We decided to use my meter to confirm what we suspected---and her blood glucose reading was 32mmol.  We were emotionally shocked----yet intellectually aware of what was going on.  My personal thoughts were “my damn genes are responsible for this”

We proceeded to the hospital to confirm the diagnosis of diabetes.  They re-hydrated her little body with intravenous fluid, sent off some blood work, gave a dose of rapid acting insulin, and referred her to the Pediatric Clinic the following morning. 

This forever changed her little life and also ours.  When you have a child with insulin dependent diabetes you really never truly sleep (especially the moms) or stop worrying.

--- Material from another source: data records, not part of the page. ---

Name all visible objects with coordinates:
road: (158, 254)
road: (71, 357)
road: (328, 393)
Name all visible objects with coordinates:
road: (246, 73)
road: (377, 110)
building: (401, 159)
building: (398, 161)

The following morning we went through the standard curriculum for pediatric diabetes; diet, insulin injection teaching, targets, and hypoglycemia/hyperglycemia management.  We met the Social Worker, Nurse Educator, Pediatric Endocrinologist, and Dietician.

My wife and I were still experiencing the shock, so needless to say we didn’t retain nearly as much as we would have liked.  Nevertheless we did attend subsequent follow-up visits and did a lot of our own research on type 1 diabetes and children. 

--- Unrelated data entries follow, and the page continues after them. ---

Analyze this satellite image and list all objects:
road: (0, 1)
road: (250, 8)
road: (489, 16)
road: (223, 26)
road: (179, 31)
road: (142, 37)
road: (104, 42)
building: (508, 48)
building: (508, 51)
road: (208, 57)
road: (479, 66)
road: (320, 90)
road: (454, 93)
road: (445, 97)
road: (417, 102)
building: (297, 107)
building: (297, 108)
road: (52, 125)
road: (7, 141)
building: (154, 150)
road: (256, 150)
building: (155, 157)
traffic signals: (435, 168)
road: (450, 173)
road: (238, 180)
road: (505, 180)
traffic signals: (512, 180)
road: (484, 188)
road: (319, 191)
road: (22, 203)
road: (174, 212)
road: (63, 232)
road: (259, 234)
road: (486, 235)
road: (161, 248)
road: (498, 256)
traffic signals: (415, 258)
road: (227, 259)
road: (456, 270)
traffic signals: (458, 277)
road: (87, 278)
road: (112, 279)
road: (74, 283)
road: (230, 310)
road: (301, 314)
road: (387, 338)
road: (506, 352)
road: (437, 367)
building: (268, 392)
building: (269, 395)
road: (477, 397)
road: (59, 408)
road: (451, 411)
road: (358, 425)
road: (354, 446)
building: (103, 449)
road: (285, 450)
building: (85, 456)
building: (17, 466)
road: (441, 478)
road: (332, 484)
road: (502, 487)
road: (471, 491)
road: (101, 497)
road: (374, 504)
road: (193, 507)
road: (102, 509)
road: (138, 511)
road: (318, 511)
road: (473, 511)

Rowan was absolutely amazing! She took everything in stride.  It was three long days to us adults, but to a little child it probably felt like an eternity. There were two other families present during the education sessions.  Both were older children more typical for the onset of diabetes.  Rowan was so tiny, so innocent, and so brave.

What changed in our life?

Mental Health:  We were very overwhelmed in the beginning and really did not have time to deal with the emotions that we were feeling.  This subsided with time, increased knowledge, and new habits.  This aspect should always be addressed and is often not.

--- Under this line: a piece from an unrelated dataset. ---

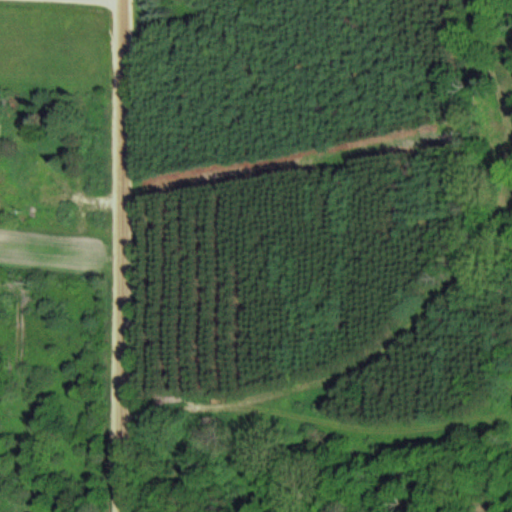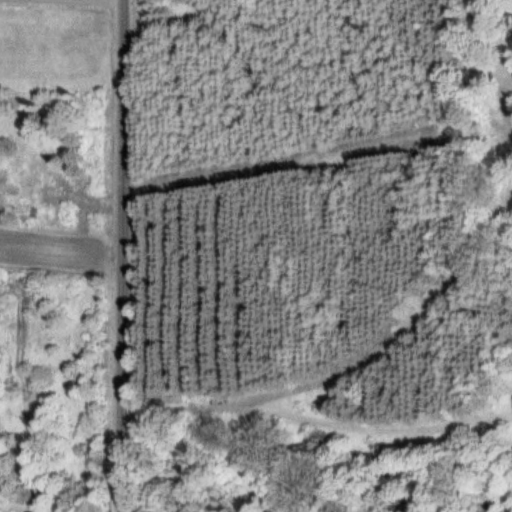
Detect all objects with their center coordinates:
building: (43, 174)
road: (299, 247)
road: (125, 256)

Food:  everything had to be measured with precision (we were told a small amount of error has a huge impact on her blood glucose) in order to avoid wide swings in glucose levels.

Insulin:  she did not like needles (go figure) every injection was met with resistance (Let the chase begin) Rowan didn’t know why we suddenly had to “poke” her 2-3 times daily. It broke our hearts.   

Blood testing:  Rowan didn’t mind the finger tests. Thank the lord.

Challenges:  

Toddlers are the most unpredictable eaters, so even though we’d carefully measure her meal and give her injection pre-meal we struggled with her to eat all her food, and this often resulted in last minute substitutions---usually less desirable choices.

Hypoglycemia is the “thorn” for us, and based on our own research and self discovery children under the typical onset age of 7-9 often do not feel the symptoms of hypoglycemia (The neurological system is too immature) Rowan is now 6 and is just beginning to recognize when she feels “low”

What did this mean for us?  Well a lot of sleepless nights and a complete change in her insulin regime. 

We struggled for months with her insulin regime.  There were nights she would drop low and other times where she would maintain normal readings.  There was no obvious pattern despite having the same routine and insulin/food amounts.  Very discouraging….

Then came the pump---and this greatly improved our quality of life!  The pump provided Rowan with continuous amounts of insulin 24 hours a day and required a “poke” or plastic catheter needle to be inserted every 3 days.  It provided us with the ability to safely give smaller doses of insulin to more closely match her requirements. It has also been proven to lower the risk of night time lows---which we can contest to.  

In summary: 
-Deal with the emotions----or they will deal with you.
-Learn all you can about your particular type or your child’s type of diabetes
-Consider the best therapy (insulin pump, pills, combination) for your diabetes. 
-In the beginning it may seem insurmountable but with time, effort, understanding, trial       and error, you will manage to effectively cope with diabetes. 
-Do not blame yourself if the numbers aren’t normal----simply ask “why, and what”
Why is the reading low?  To active, to much insulin, didn’t finish eating….
What caused the off reading?   Sick, stressed, forgot to bolus….
Most often you can attribute it to something and learn from it. 

Day-to-day life with diabetes is a challenge, and that’s how I view it, a challenge, something to beat, or manage successfully to avoid long term complications.